What about educating reflective practitioners who are not only ready to work but geared to becoming innovators? That has never been more necessary than now.

What about universities doing research that questions received wisdom and challenges industry to improve? Largely unknown in newsrooms and infrequently reported in their outlets is the amount of good research done by journalism and communications scholars.

Without this growing body of research, the coming Companion to the Australian Media – a 415,000 word work with nearly 500 entries – would not have been possible.

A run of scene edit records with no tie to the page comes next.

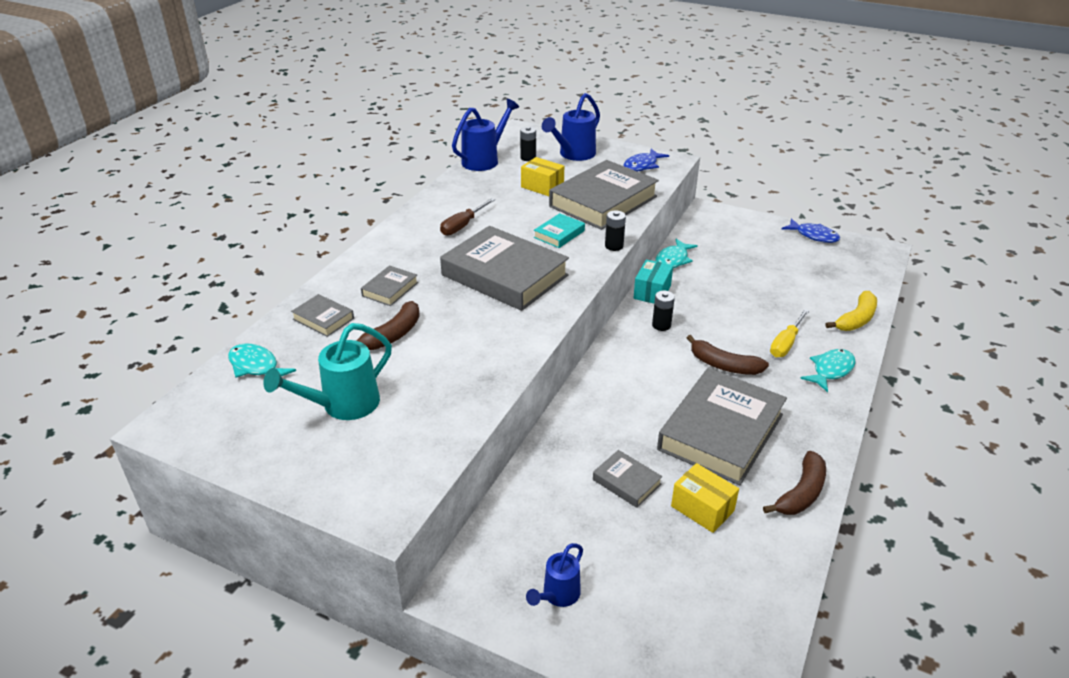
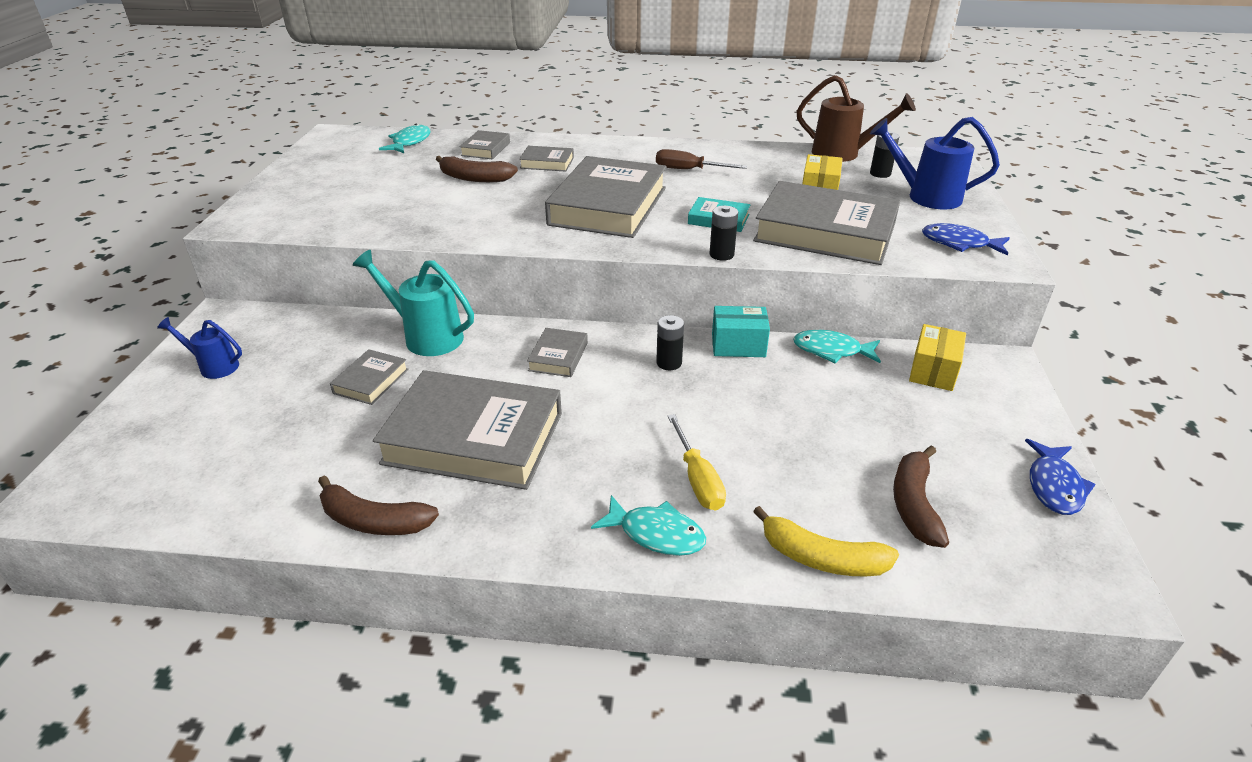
camera: 70 degrees right, 0 degrees up
turquoise watering can [263,323,392,420] -> turquoise watering can moved to [353,250,474,356]
blue watering can [452,99,519,171] -> brown watering can [797,75,916,162]
yellow box [671,463,739,533] -> yellow box moved to [909,324,966,391]
brown banana [687,335,769,375] -> brown banana moved to [893,446,949,548]
yellow screwdriver [770,309,809,357] -> yellow screwdriver turned 120 degrees counterclockwise [667,414,726,510]
none -> grey book [527,328,588,377]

Journalism schools can and should be what Columbia University president Lee Bollinger has called “loyal critics” of their industry.

Reporting fairly
It is difficult for news organisation to report its critics fairly.  I am not the first to say this newspaper tends to either attack its critics, often at great length and in personal terms, or ignore them.

One ignored critic is Rodney Tiffen, whose Rupert Murdoch: a reassessment has not been mentioned in this newspaper to the best of my knowledge until the October 13 article.

An eminent political scientist, Tiffen concludes his lengthy study by saying the phone hacking and bribery scandal that engulfed News in 2011 has been “the biggest media-related scandal in the history of English-speaking democracies”.

The scandal shows us, he writes, “that media power corrupts as much as any other power. It is an ingrained habit of mind for us to think of the press as a protector of democracy rather than a threat to it. It is just as much a part of making democracy work better to make media power accountable as it is to make government power accountable”.

Students should be exposed to many perspectives on journalism. They should read The Australian, they should read Tiffen and they should make up their own minds.

Dr Matthew Ricketson is professor of journalism at the University of Canberra and president of the Journalism Education and Research Association (JERAA) of Australia. This article is republished with permission from the JERAA website as the full version of an article published in The Australian.